The results of the above-mentioned study with MST analysis of C. burnetii strains isolated in Poland between the 1960s and the 1980s, showed that all of them represent ST18 type (although MLVA typing showed their genotypic heterogeneity). The strain isolated in 1956 from sheep belongs to the unique VNTR and MST patterns, which since then have never been recognized among strains isolated in Poland. This may suggest that this imported strain was effectively eliminated due to sanitary intervention and elimination of infected animals. As a result of these actions, this particular strain did not subsequently spread in Poland, even though it is known that C. burnetii strains with ST16 profile occur in Europe (Romania, Germany and France) as well as on other continents. It is known that ST18, ST16, ST1, and ST4 correlate with acute form of the disease and they have never been isolated from chronic Q fever cases. In countries bordering Poland, there is a wide variety of isolated strains; for example in Germany there are at least 6 sequence types, and in Slovak Republic at least 3. So far, however, their pathogenicity has not been recognized [11,12,21].

The small number of human Q fever cases recognized in Poland may indicate that the disease is not fully diagnosed and is underestimated. Between 2005 and 2010, less than 100 acute cases were reported. At the same time, our studies of patients with serious cardiologic disorders referred to heart transplantation have shown infections of their valves and myocardium with C. burnetii (data prepared for publication). In France during 2005 to 2009, over 47 000 serum samples were tested. Among them, 1326 (3%) and 1083 (2.3%) samples were positive and met the criteria of acute and chronic Q fever, respectively [22].

Between 1949 and 2005, chronic Q fever was reported the most often in France (264 cases), in the United Kingdom and Ireland (227 cases), in Spain (62 cases), and in Switzerland (21 cases). In 22 European countries, there were 583 cases in 2006 and 637 cases in 2007, and one-third of them were reported in more than 4 countries (European Centre for Disease Prevention and Control Annual Epidemiological Report on Communicable Diseases in Europe 2010. Stockholm: ECDC; 2010). MST genotyping of human isolates from France and Spain revealed the presence of strains belonging to ST8 (which is correlated with the chronic form of the disease) in addition to other sequence types of C. burnetii[21].
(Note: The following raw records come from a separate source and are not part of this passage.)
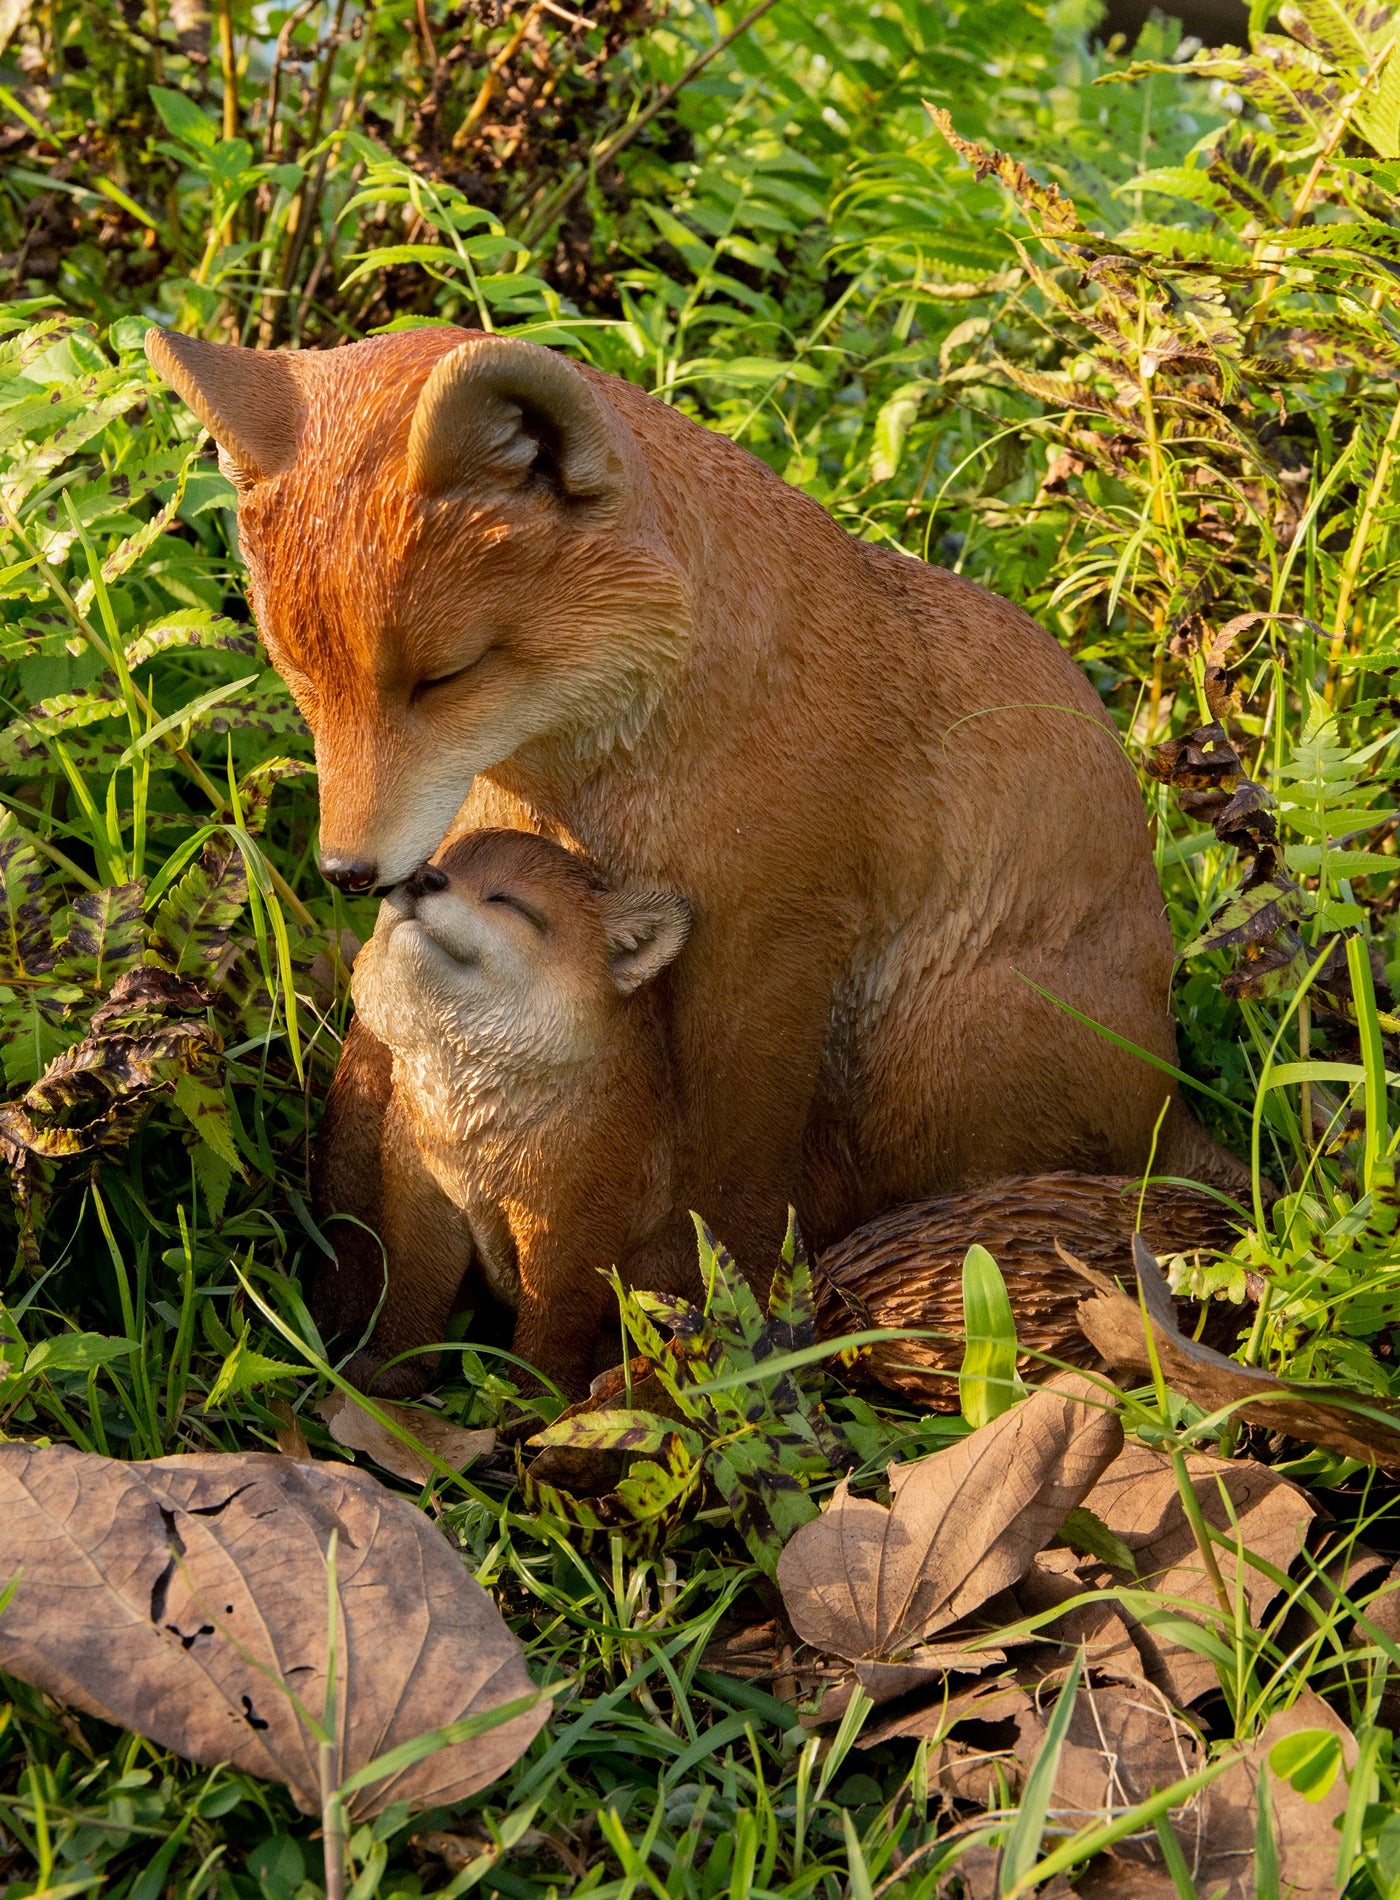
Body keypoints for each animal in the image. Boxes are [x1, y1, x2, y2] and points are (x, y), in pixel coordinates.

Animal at [146, 322, 1245, 1326]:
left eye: (443, 678)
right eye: (301, 677)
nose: (347, 870)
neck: (611, 785)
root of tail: (1170, 1086)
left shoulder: (770, 942)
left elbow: (732, 1186)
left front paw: (719, 1335)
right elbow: (365, 1117)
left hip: (940, 1048)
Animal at [318, 828, 696, 1398]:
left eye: (508, 902)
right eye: (437, 861)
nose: (423, 878)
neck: (471, 1145)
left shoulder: (569, 1224)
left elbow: (556, 1326)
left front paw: (538, 1402)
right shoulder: (421, 1197)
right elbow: (411, 1292)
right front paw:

Human cases and epidemics occurred in rural communities and in urban areas located close to animal farms. In outbreaks in Malopolskie and Podkarpackie provinces, a group of incidental visitors consisted of those living in houses located closely to the farms. This situation was observed in a large outbreak (331 cases) that occurred in 2005 on a sheep farm bordering a residential area in Germany [23]. Since 2007, the Netherlands is faced with the largest outbreak of Q fever ever reported. In the last 4 years, over 4000 cases have been reported. One of the reasons is the recent expansion of high-intensity goat farming in highly populated areas [24].

Symptoms of acute Q fever often are non-specific. Proper recognition is based on serological methods. PCR should be performed together with serologic tests in the first weeks of the disease, especially in seronegative patients [6]. In our study, DNA of C. burnetii was detected in blood of 8 humans: 4 persons had no specific antibodies and the others had C. burnetii phase II antibodies, which are characteristic for the acute form of Q fever. Such early detection of infection enables immediate application of effective treatment.

Conclusions

In southern and western European countries, sheep and goats are the sources of infection in humans, whereas in Poland cattle are the main source of Q fever. The sudden appearance of infections in southern Poland indicates that Q fever outbreaks can occur in other parts of the country and can become a nation-wide problem. This calls for research in other regions to assess the current epidemiological situation. The presented studies should induce better cooperation between public health and veterinary services to prevent an emergence of new outbreaks in other regions of the country.